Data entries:

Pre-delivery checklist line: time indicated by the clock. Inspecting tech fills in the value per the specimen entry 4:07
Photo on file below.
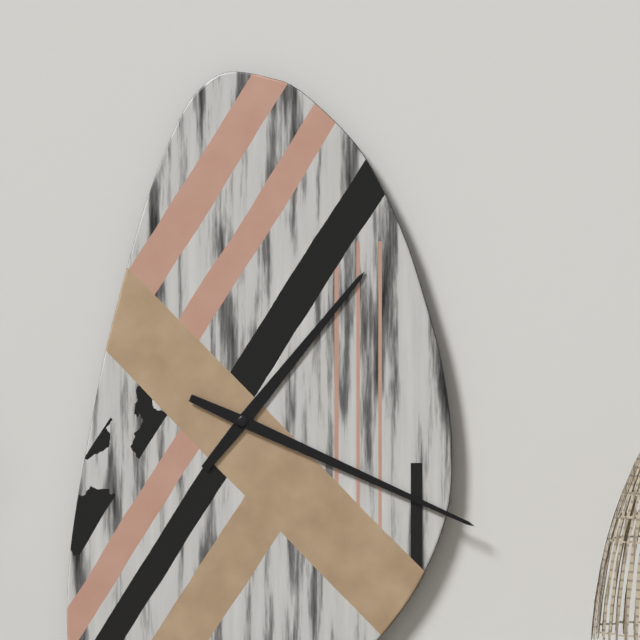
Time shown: 1:19
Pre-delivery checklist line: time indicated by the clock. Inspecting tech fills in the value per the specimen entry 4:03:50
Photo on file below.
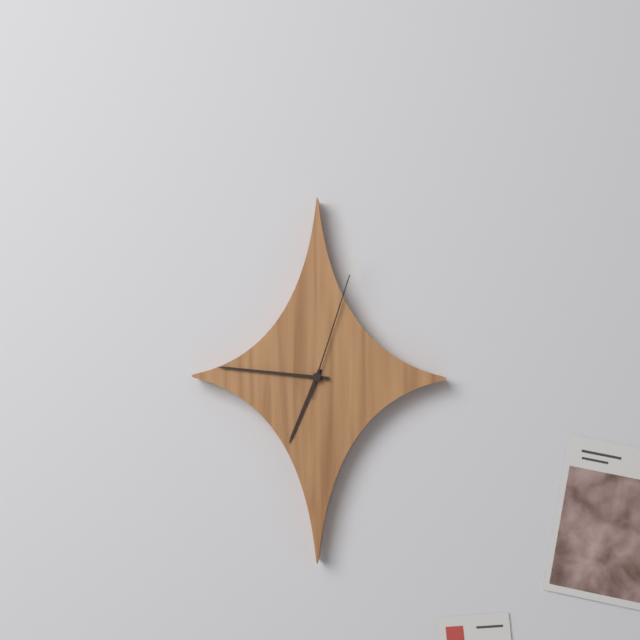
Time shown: 6:46:03
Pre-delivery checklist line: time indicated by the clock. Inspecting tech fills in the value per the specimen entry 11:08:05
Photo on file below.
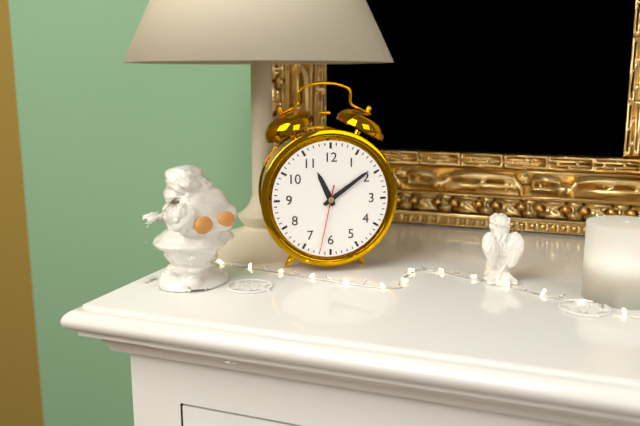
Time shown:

What needs to be done: Write out all of the entries above word for word, omitting the pictures.

Answer for this exercise:
Pre-delivery checklist line: time indicated by the clock. Inspecting tech fills in the value per the specimen entry 4:07
Photo on file below.
Time shown: 1:19
Pre-delivery checklist line: time indicated by the clock. Inspecting tech fills in the value per the specimen entry 4:03:50
Photo on file below.
Time shown: 6:46:03
Pre-delivery checklist line: time indicated by the clock. Inspecting tech fills in the value per the specimen entry 11:08:05
Photo on file below.
Time shown:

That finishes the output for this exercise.